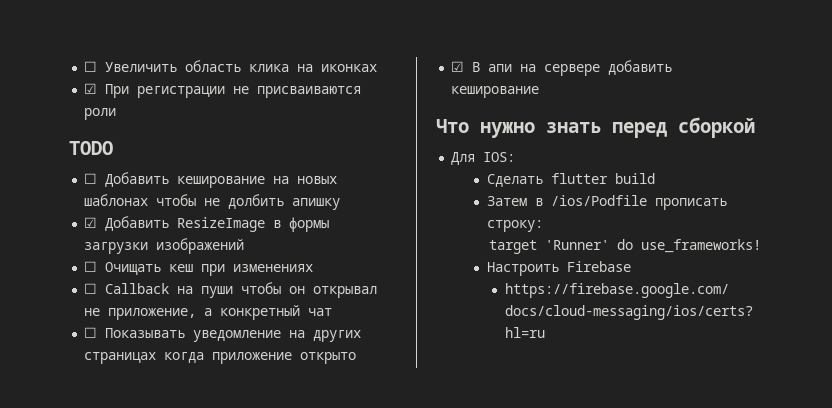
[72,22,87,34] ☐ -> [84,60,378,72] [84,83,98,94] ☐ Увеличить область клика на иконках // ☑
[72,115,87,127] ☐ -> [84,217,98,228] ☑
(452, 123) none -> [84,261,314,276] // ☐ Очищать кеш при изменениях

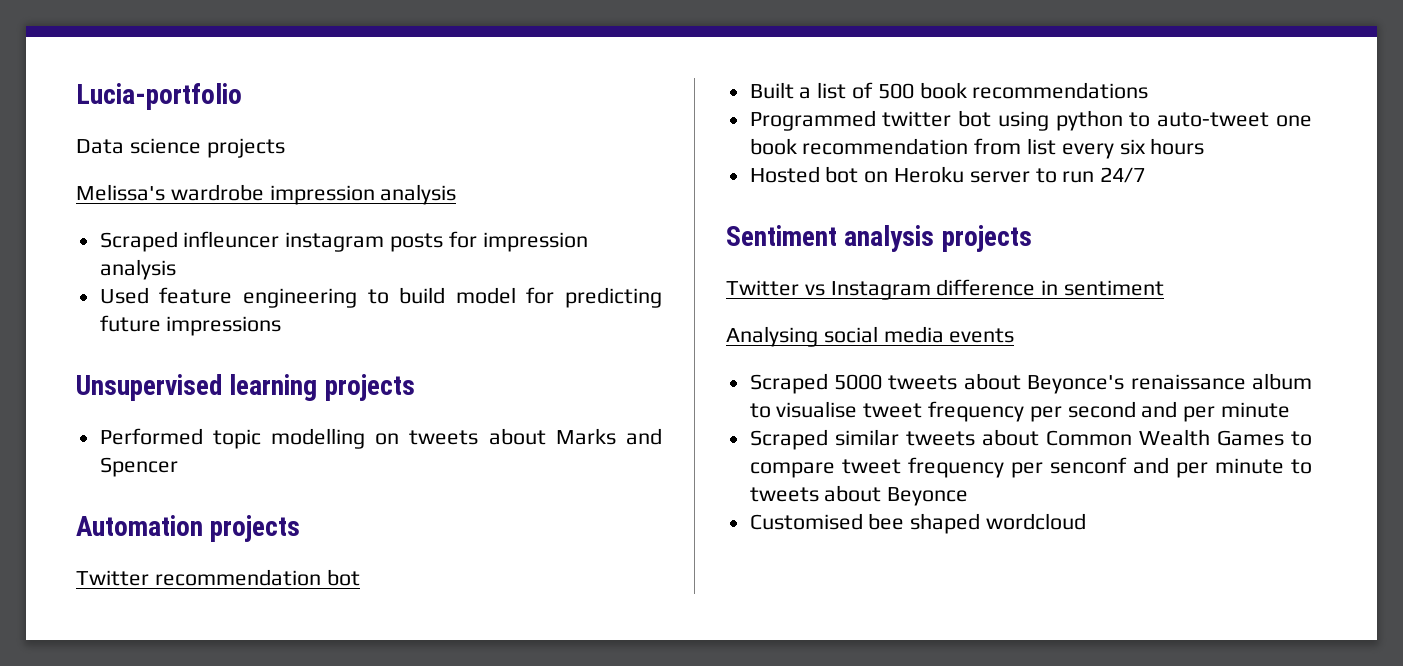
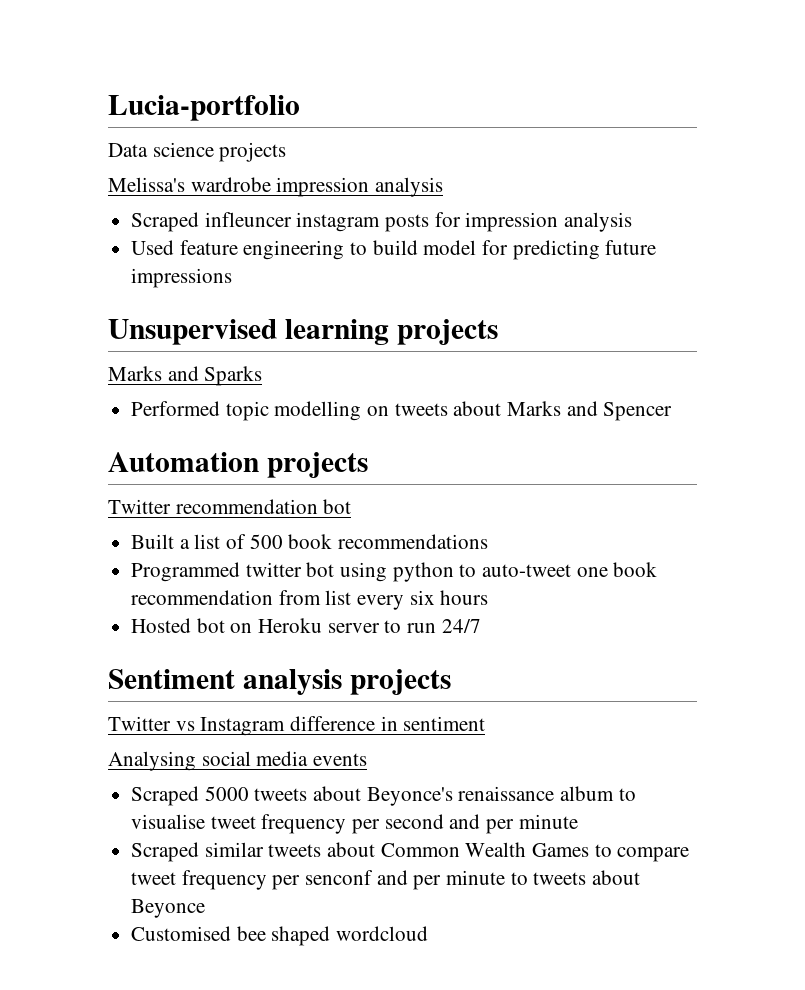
(415, 387) none -> [108,366,263,386] // Marks and Sparks

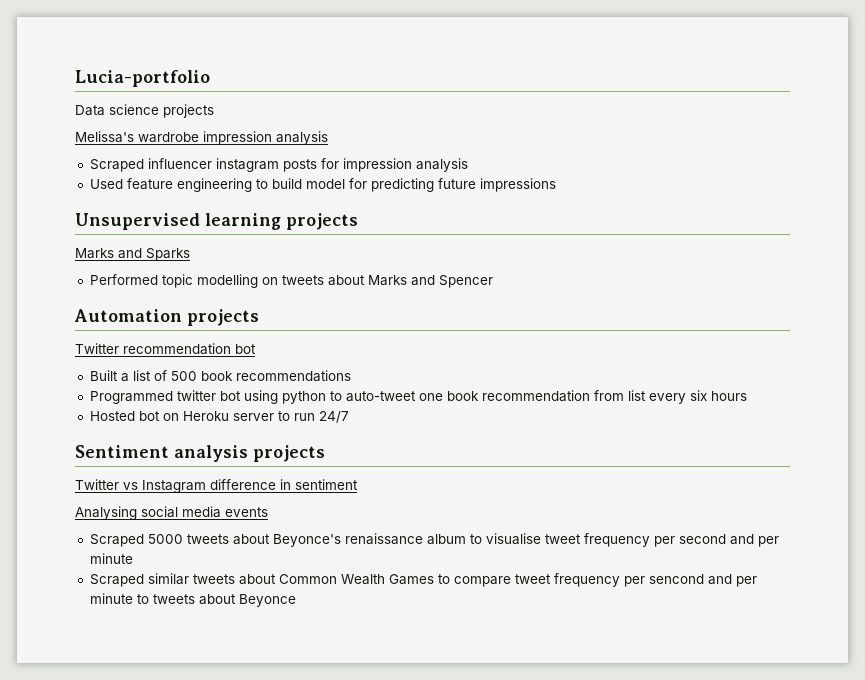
[204,212,292,227] infleuncer -> [147,158,212,169] influencer
[305,870,374,885] senconf -> [648,574,704,584] sencond
[131,926,429,946] // Customised bee shaped wordcloud -> (296, 600) none

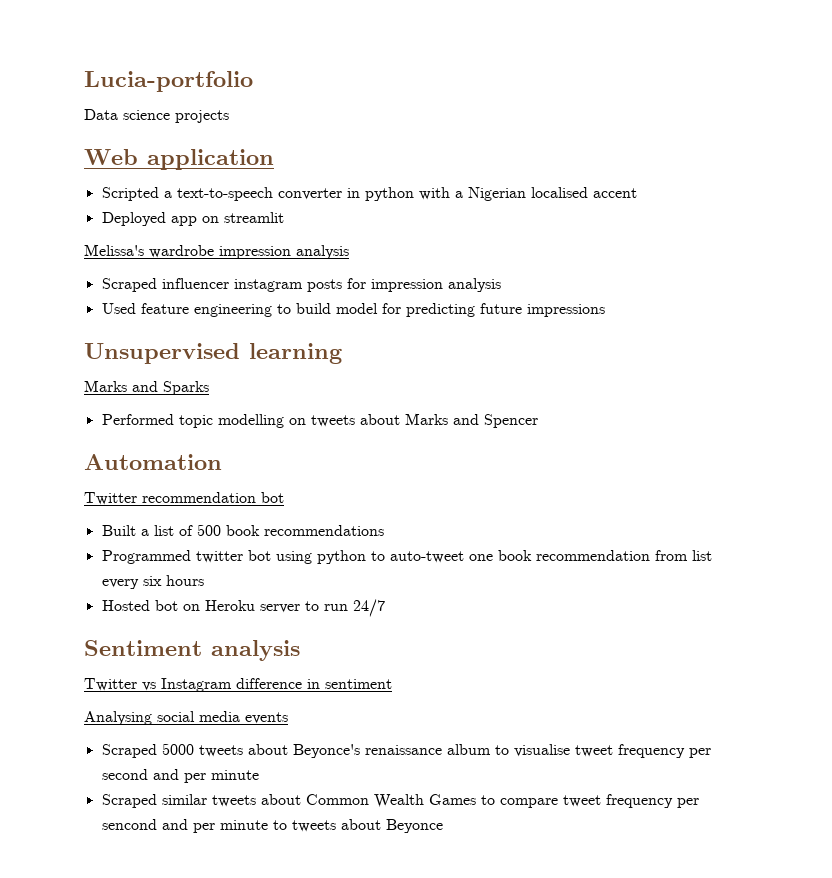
(214, 111) none -> [84,149,274,170] [101,187,637,201] [101,212,284,226] // Web application // Scripted a text-to-speech converter in python with a Nigerian localised accent // Deployed app on streamlit
[286,213,358,230] projects -> (342, 353) none
[187,309,259,326] projects -> (222, 462) none
[253,445,325,462] projects -> (300, 650) none

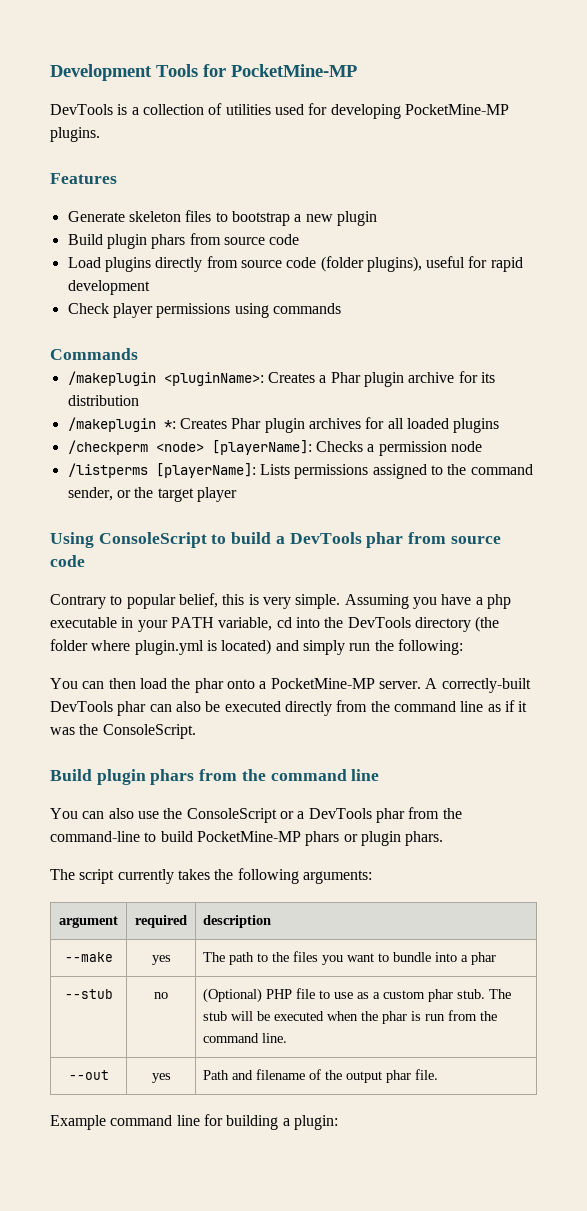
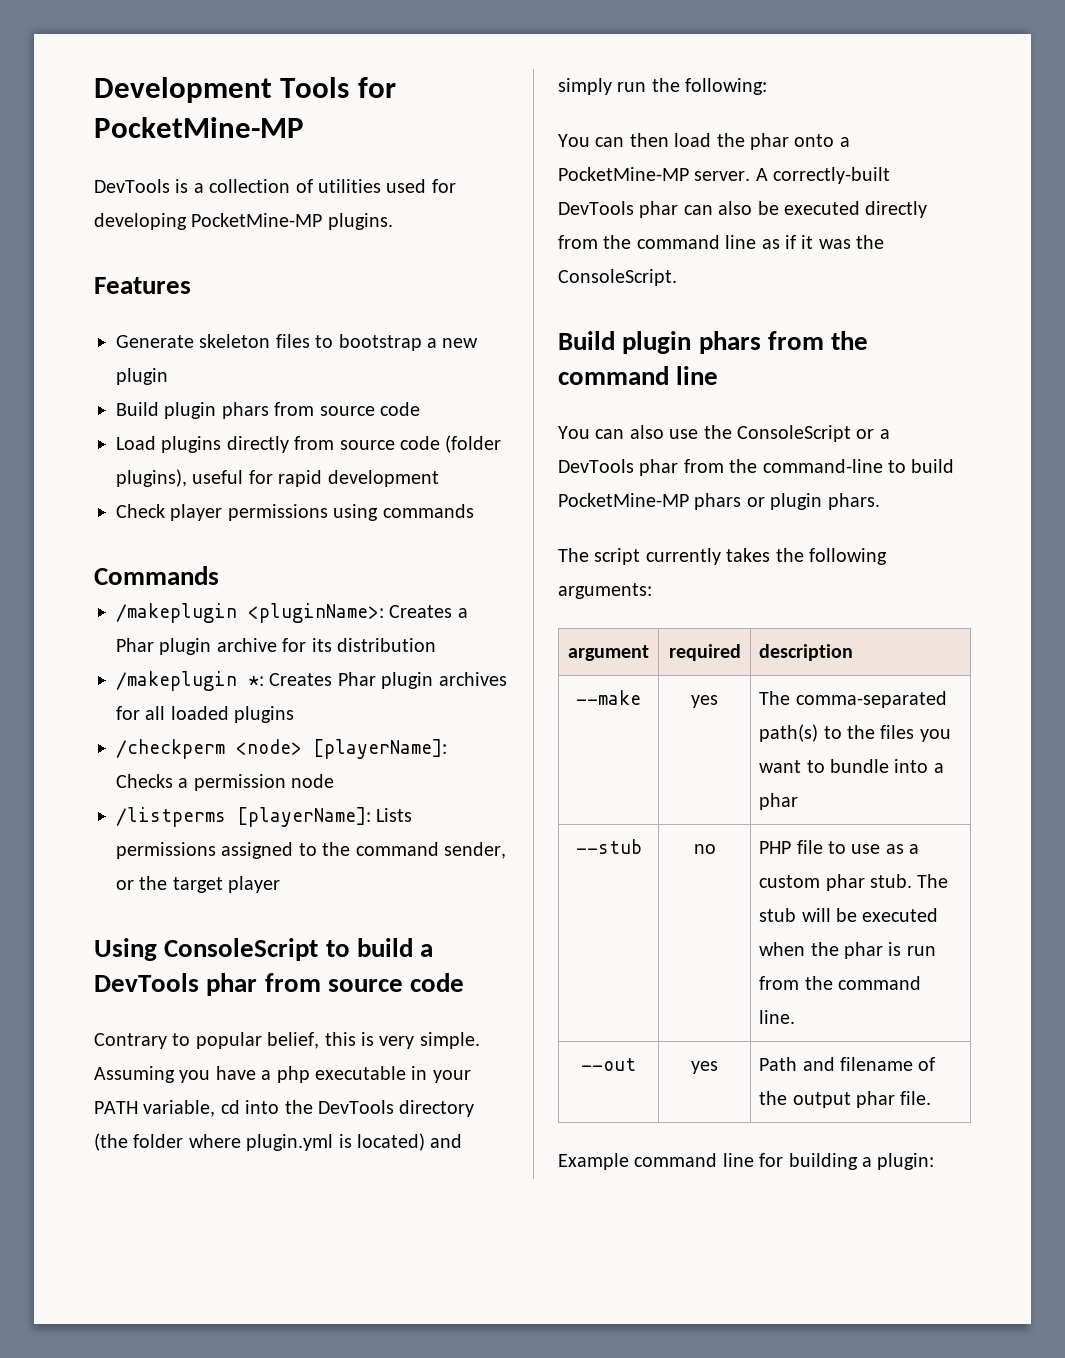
[229,952,255,965] path -> [795,691,947,708] [759,724,819,742] comma-separated path(s)
[203,988,263,1003] (Optional) -> (716, 849) none

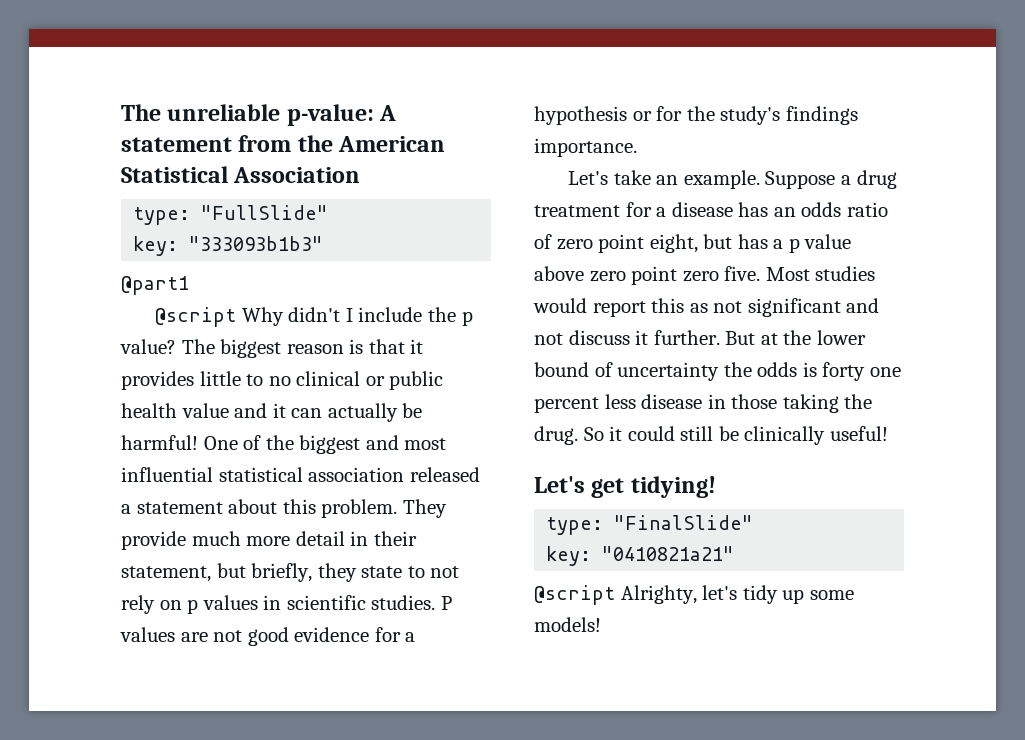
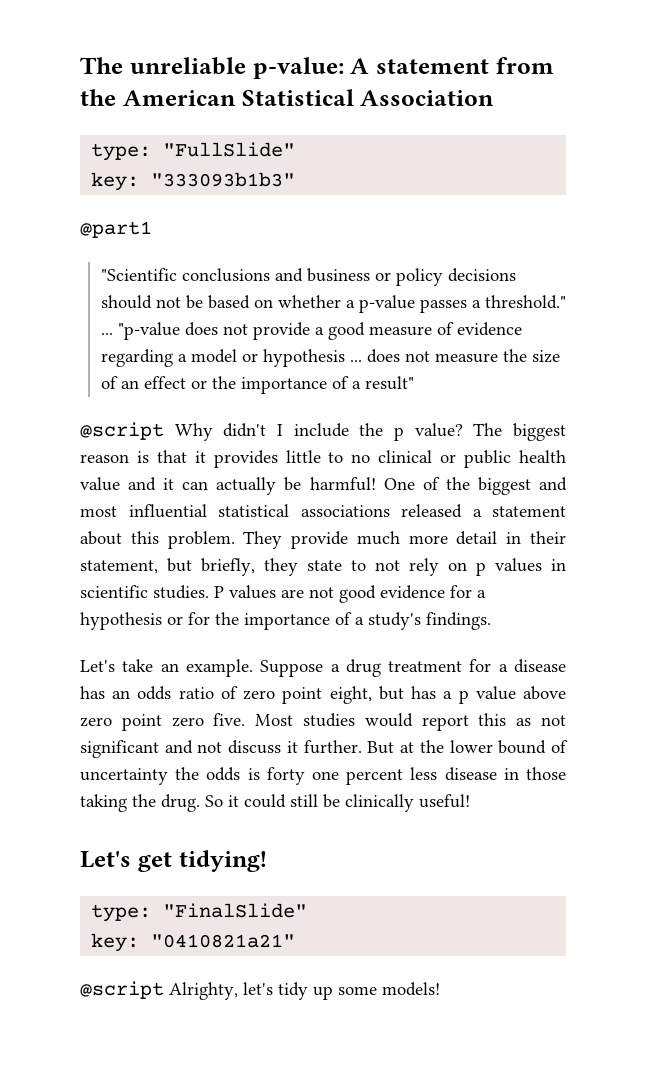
(189, 285) none -> [100,268,516,286] [100,295,566,313] [100,322,522,340] [100,349,560,367] [100,376,414,394] // "Scientific conclusions and business or policy decisions should not be based on whether a p-value passes a threshold." ... "p-value does not provide a good measure of evidence regarding a model or hypothesis ... does not measure the size of an effect or the importance of a result"
[308,467,405,482] association -> [300,505,390,517] associations
[720,106,858,125] [534,138,637,157] study's findings importance. -> [244,612,491,630] importance of a study's findings.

__EXERCISE DIRECTIONS__: Return each line of the data above that includes the word "projects".

__SOLUTION FOR THIS TASK__:
[286,213,358,230] projects -> (342, 353) none
[187,309,259,326] projects -> (222, 462) none
[253,445,325,462] projects -> (300, 650) none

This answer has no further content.